With a stack overflow? Stack overflows usually write to unmapped memory and cause a segmentation fault; how would you use that to control the return address? Or perhaps you were thinking about a stack buffer overflow instead?
https://en.wikipedia.org/wiki/Stack_overflow vs https://en.wikipedia.org/wiki/Stack_buffer_overflow
Ruby is a good example, because the `oj` gem, on presumably the same system, is listed as "infinite." Obviously not truly "infinite", eventually it'll run out of RAM -- but this shows it is _not_ an issue of machine resources really.
As the OP notes, it's because if you implement using recursion, you'll run out of stack in most languages (now let's start talking about tail call optimization...), but this isn't the only implementation choice, you _can_ implement to not have this limitation, and probably should.
If you run it as JSON.parse(ARGF.read, max_nesting: false) you get 65492 instead of 101.
It is not overflowing, but about aborting with with a proper error.
You can argue whether 100 is a reasonable default, but I think it is not too stupid to have a maximum depth here and bail out as soon as possible. Because what will happen if you accept arbitrary nesting? Then next guy in the chain who actually works with the parsed json tree will also have to handle arbitrary nesting.

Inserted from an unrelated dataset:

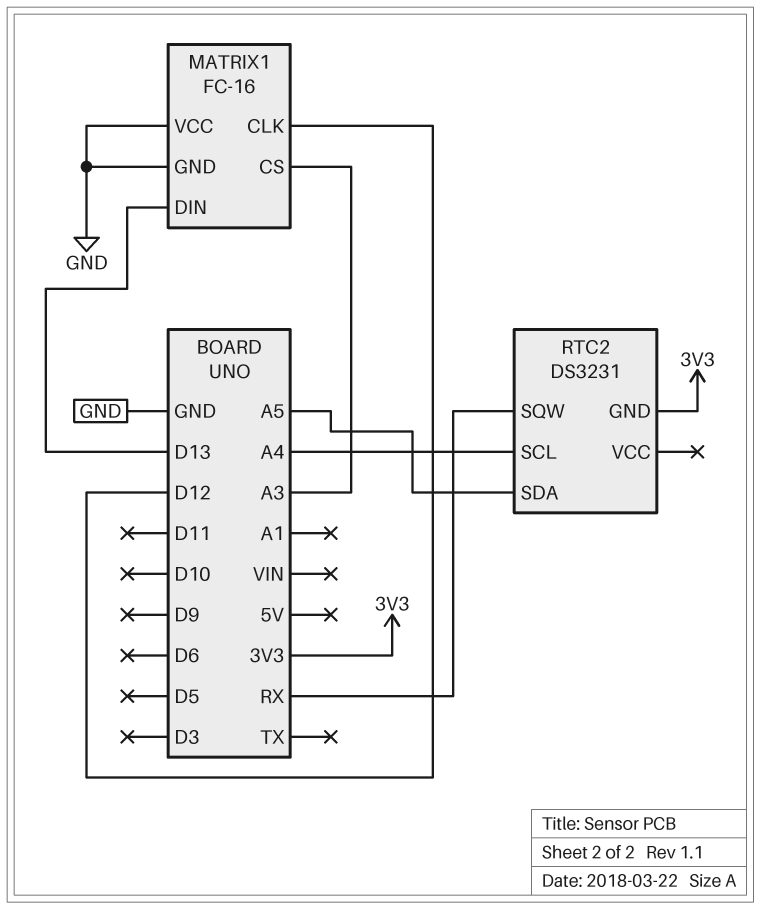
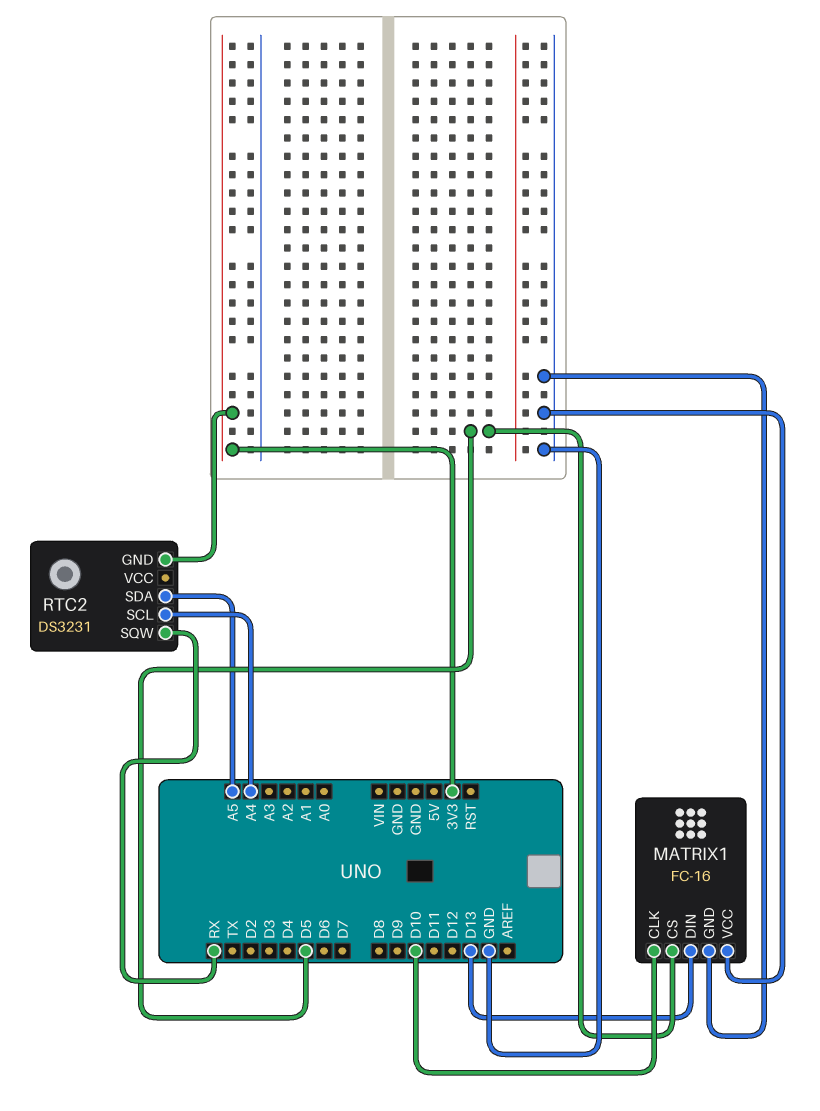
MATRIX1 pin CLK: D12 -> D10
MATRIX1 pin CS: A3 -> D5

And if you are now not careful, you have some error deep in some quick and dirty user written code (which might actually be exploitable instead of not accepting the json in the first place).

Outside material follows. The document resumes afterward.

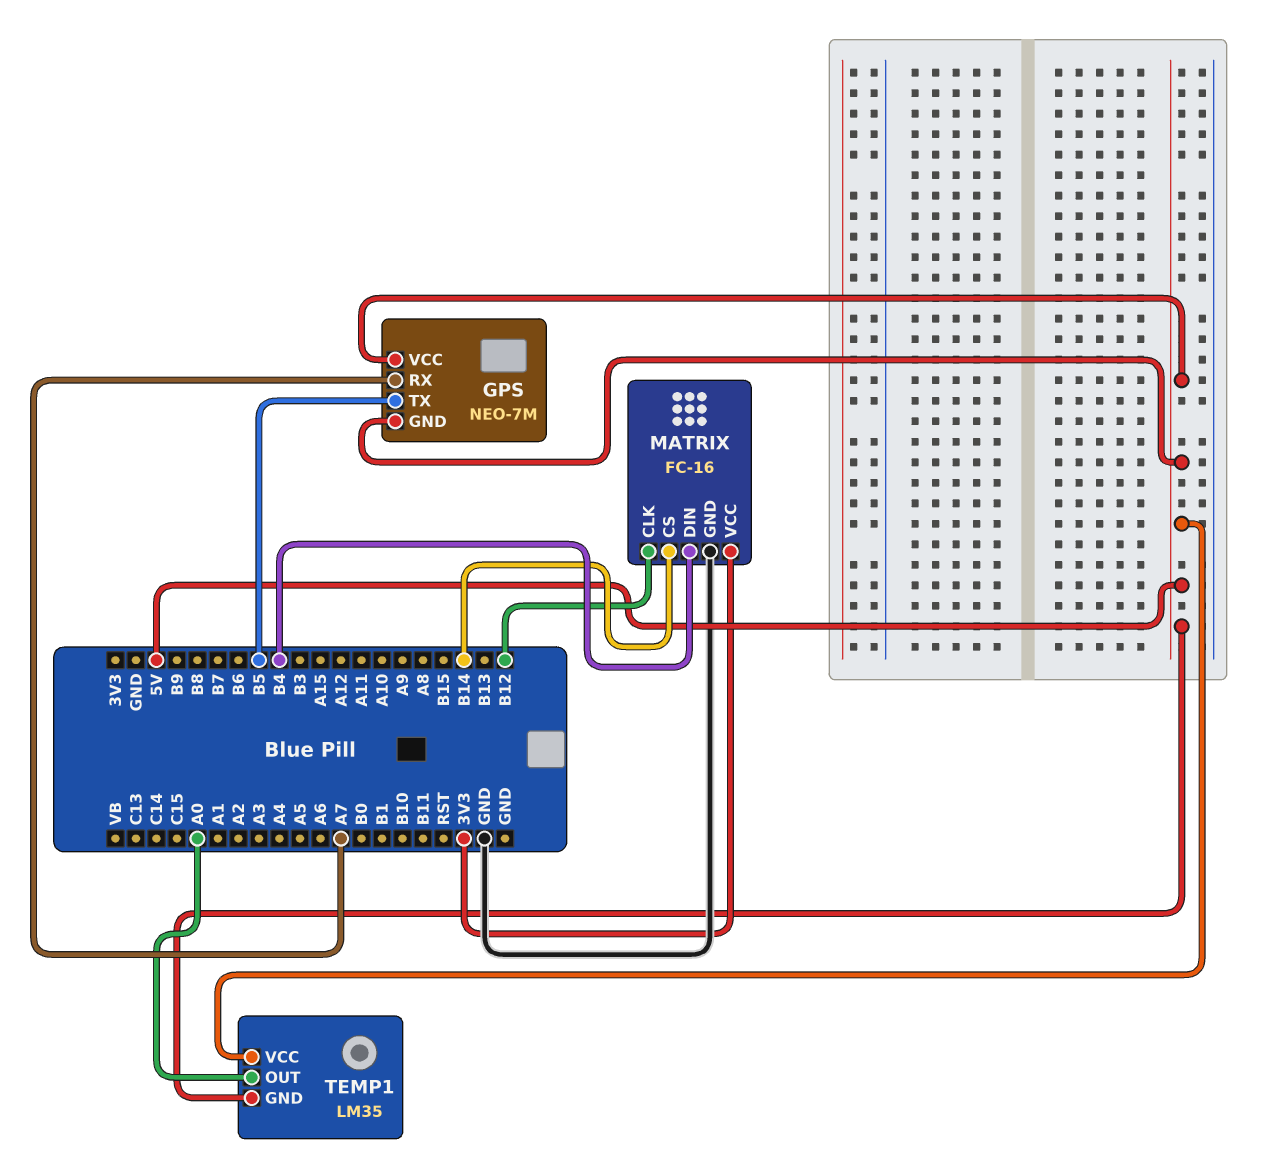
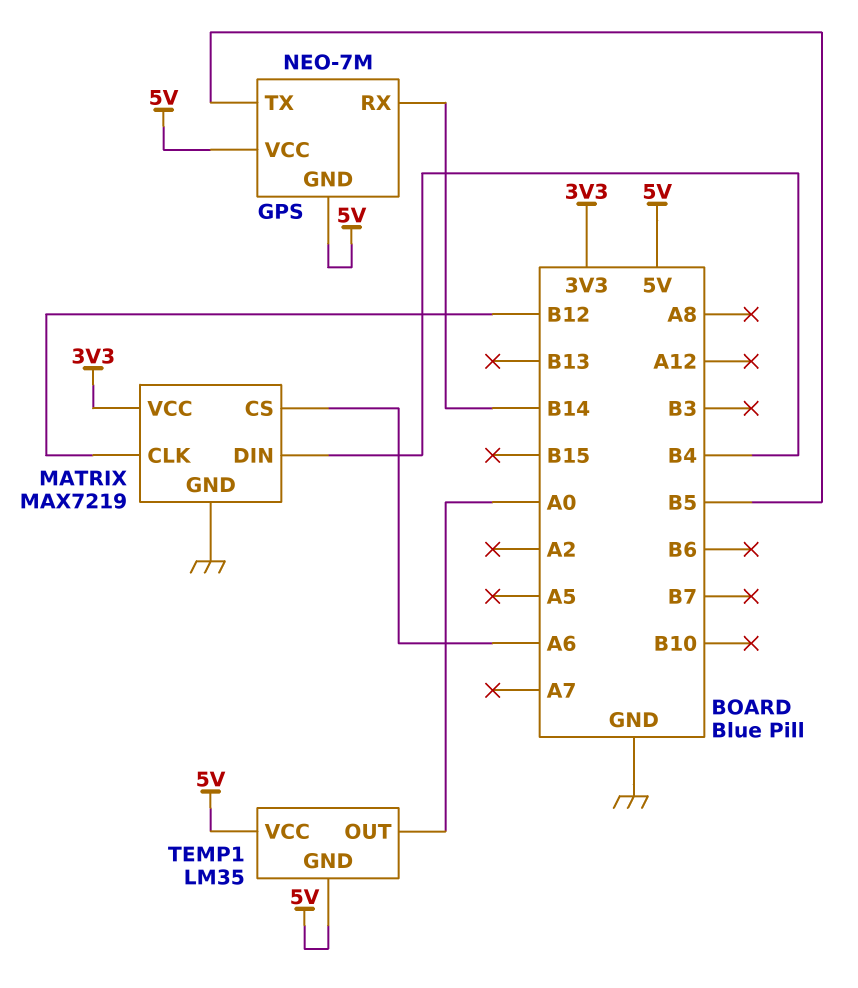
GPS pin RX: A7 -> B14
MATRIX: FC-16 -> MAX7219
MATRIX pin CS: B14 -> A6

I would say you think you can of the 100 as some kind of input sanitation.
This limit is entirely artificial, and due only to the design of the parser.
As the documentation you quote says, you should limit the size of JSON texts you accept. If you don't, then you are at risk of a memory exhaustion attack. But this is completely unrelated to the maximum depth you accept. If your parser doesn't use the C stack to parse recursive structures, then deeply nested payloads will parse just fine, without using an abnormal amount of memory.
I'm not sure that's right.
The documentation points out that a deep structure returned from the parser can crash the interpreter, because freeing data also uses recursion. ("due to perl itself recursing deeply on croak to free the temporary".)
Anyway, I found the 512 depth limit too much... When using coroutines in Perl, the stack is smaller and it crashes trying just to print a JSON object with depth 512. I hit the limit at about depth 150, with nothing else on the C stack, so in robust diagnostic code that uses the JSON formatter to log data structures, I limit the max depth to 20.
In languages like rust/c/c++, this might be hard, since you can't grow the stack by moving them (since you'd need to update pointers, which are too visible in those languages, and even identifying a pointer at runtime is undecidable), and segmented stacks cause the "hot-split" problem.
But most languages could just make this problem go away by growing the call stack when needed. A few of them (incl. Haskell) do. I'm following suit in a language I'm working on.
If you want the gory details https://www.microsoft.com/en-us/research/wp-content/uploads/...
In another HN thread there is much discussion about Rust using, in effect, segmented stacks to implement async-await.
Perhaps you could code a recursive descent parser in Rust using async functions, so that the Rust compiler converts it to a heap-allocated state machine for you.
Discussed on HN:
• in 2016: https://news.ycombinator.com/item?id=12796556
• in 2018: https://news.ycombinator.com/item?id=16897061
I can imagine it'd be a lot easier to overwhelm and DDoS a server that attempts to parse incoming JSON requests without any depth bounds too.
[[[[]]]] is still only 4 objects worth of memory on a stack.
A parser that limits the maximum depth of the input can still be made to consume gigabytes of memory on an input of several gigabytes, and there is nothing wrong about that.
Size limits on a production server should be enforced before even starting to parse the JSON, but this has nothing to do with the issue highlighted here.